Sunday, November 21, 2010

obey freely

After railing at the notion that ordinary killers in a genocide are forced into it, that they act against their will, it being inconceivable that your average person would so easily throw aside the belief that murder was wrong and grab a machete, Daniel Goldhagen quotes one of the Rwandan Hutu who did just that. Goldhagen says, these are “words that could serve as a motto for our age’s willing executioners, whether ordinary Germans, ordinary Serbs, or ordinary Hutu, ‘you obey freely.’”

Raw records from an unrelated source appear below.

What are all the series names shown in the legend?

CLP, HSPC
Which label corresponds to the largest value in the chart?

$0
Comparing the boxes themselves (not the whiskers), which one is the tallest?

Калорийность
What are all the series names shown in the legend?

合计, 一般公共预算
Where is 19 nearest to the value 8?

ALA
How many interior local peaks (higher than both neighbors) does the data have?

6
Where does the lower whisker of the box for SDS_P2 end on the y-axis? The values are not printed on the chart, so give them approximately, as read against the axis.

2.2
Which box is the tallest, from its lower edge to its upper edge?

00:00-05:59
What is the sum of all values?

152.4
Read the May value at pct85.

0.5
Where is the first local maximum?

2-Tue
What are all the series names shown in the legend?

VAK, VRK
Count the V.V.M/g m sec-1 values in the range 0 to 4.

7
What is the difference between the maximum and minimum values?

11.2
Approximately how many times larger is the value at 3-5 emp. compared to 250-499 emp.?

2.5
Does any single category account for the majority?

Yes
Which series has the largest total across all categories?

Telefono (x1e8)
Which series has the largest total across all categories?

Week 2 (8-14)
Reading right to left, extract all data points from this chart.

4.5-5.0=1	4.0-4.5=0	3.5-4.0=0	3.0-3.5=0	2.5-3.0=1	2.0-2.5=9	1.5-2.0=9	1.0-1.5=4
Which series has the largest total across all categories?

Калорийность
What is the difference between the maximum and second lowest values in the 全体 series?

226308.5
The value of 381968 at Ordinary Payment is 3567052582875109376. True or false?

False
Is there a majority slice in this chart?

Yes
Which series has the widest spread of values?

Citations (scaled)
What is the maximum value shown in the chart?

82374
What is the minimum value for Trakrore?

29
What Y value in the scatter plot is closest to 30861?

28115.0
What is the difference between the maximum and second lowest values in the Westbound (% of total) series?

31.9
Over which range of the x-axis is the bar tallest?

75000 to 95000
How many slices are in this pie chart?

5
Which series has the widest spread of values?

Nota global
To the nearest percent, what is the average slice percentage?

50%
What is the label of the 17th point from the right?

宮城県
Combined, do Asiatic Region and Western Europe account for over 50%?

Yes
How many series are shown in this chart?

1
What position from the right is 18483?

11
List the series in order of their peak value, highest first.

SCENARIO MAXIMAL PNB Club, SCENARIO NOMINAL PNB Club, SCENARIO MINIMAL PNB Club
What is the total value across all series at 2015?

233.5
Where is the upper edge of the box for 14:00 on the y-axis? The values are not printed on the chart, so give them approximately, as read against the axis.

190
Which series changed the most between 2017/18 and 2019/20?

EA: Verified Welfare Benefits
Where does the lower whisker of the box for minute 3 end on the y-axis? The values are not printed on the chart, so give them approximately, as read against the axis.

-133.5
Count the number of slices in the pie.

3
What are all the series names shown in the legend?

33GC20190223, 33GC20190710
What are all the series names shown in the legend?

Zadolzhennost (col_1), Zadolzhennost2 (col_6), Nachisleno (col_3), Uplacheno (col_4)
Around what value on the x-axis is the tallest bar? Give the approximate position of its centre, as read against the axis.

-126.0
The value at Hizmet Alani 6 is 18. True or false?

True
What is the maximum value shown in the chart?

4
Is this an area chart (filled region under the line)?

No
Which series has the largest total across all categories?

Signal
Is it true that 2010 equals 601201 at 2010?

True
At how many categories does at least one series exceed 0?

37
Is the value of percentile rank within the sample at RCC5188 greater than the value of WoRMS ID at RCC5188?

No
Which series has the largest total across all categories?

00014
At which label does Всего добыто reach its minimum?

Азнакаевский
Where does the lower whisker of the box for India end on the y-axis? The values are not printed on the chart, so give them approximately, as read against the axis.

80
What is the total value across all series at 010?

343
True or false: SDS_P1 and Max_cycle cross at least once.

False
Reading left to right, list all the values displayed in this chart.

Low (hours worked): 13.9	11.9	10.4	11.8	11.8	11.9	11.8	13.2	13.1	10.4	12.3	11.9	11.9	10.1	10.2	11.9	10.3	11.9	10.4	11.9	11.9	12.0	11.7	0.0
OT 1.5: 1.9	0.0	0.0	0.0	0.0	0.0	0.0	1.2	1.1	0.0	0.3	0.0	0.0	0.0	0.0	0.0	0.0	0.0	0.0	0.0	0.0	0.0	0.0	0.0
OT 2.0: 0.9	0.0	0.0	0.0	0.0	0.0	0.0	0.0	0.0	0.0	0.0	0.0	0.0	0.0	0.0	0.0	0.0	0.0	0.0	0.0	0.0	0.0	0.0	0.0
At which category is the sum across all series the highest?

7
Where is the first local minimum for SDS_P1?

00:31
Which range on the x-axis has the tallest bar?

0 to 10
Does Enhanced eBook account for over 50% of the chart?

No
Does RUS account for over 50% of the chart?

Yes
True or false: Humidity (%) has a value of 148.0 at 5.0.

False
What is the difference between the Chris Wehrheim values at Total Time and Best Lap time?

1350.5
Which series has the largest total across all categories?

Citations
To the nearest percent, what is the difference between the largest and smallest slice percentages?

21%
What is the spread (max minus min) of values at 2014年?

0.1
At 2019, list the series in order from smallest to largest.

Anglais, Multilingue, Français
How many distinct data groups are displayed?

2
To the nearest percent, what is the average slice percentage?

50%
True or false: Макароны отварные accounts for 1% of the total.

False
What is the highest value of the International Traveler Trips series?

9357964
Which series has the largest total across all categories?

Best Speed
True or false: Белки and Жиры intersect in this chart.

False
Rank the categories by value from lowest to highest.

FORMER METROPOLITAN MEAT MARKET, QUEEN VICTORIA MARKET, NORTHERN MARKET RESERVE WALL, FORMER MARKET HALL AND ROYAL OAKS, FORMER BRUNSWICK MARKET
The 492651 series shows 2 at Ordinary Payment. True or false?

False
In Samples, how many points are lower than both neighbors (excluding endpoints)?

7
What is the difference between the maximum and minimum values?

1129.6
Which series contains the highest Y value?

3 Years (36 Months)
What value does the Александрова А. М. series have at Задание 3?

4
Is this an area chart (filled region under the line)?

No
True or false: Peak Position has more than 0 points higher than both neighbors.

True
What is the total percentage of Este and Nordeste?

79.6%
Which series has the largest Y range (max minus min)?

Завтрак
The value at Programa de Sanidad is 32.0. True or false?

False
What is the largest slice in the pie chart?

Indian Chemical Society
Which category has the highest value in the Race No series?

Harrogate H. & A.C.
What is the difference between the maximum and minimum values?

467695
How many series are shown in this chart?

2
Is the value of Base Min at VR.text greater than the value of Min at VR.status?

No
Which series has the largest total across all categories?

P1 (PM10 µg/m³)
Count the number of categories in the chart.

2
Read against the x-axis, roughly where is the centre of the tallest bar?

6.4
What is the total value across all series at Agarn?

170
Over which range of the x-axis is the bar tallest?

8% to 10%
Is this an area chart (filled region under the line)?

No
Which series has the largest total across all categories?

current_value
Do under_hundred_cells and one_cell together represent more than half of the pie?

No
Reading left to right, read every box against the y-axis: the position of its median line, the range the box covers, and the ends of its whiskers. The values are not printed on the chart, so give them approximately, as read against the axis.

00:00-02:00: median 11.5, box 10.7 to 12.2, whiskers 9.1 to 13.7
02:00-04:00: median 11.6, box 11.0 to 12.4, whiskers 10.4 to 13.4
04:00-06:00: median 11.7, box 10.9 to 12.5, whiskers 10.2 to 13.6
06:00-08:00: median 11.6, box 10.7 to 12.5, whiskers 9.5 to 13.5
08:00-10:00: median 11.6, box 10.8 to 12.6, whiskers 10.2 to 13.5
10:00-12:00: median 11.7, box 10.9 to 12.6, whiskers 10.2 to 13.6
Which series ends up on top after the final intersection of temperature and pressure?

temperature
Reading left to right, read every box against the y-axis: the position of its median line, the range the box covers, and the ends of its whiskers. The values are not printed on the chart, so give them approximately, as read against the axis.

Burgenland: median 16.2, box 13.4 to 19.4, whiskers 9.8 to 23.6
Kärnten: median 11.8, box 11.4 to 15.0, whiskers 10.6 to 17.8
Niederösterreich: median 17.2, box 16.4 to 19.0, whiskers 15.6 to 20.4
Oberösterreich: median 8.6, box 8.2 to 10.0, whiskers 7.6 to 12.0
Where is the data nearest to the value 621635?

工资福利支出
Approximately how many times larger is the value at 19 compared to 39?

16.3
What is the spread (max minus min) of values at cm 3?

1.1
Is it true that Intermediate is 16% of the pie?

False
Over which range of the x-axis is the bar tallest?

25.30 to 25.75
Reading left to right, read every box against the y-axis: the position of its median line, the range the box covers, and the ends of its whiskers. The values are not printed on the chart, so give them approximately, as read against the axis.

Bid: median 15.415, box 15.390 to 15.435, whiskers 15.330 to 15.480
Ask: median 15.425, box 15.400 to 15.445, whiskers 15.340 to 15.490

Whole societies buy into the idea that some class of persons needs to be eliminated in order to avoid disaster (or to make way for some wondrous transformation). In societies that have perpetrated mass slaughter it is not difficult to find people who have killed their neighbors, even the children of their neighbors, and taunted and tortured them while doing it. These killers are often protected from legal retribution (if such becomes likely) because even those who did not actively wield a murder weapon agree something had to be done, something permanent, because things just couldn’t go on the way they were.

Is it easy to create the kind of animosity that explodes, when the circumstances are right, into an orgy of bloodletting? Probably not. It probably takes years of effort and persuasion, peer pressure, repetition. But that sort of effort and persuasion, that sort of mindnumbing repetition of irrational blaming, is not hard to find, even today, and probably in your neighborhood.

source: Worse Than War: genocide, eliminationism, and the ongoing assault on humanity by Daniel Jonah Goldhagen

2 comments:

Elisabeth said...

This is scarily accurate, Glenn, the way we justify our abuses of others in the name of 'progress'.

Everyone is quite capable of sadism. We have to work actively against it, and call it what it is when we see it, not pretend it's a good thing when it's not.

Thanks for a thoughtful beautifully written post.

Glenn Ingersoll said...

Goldhagen's book is interesting, but I can't read much of it at a sitting. Too grim.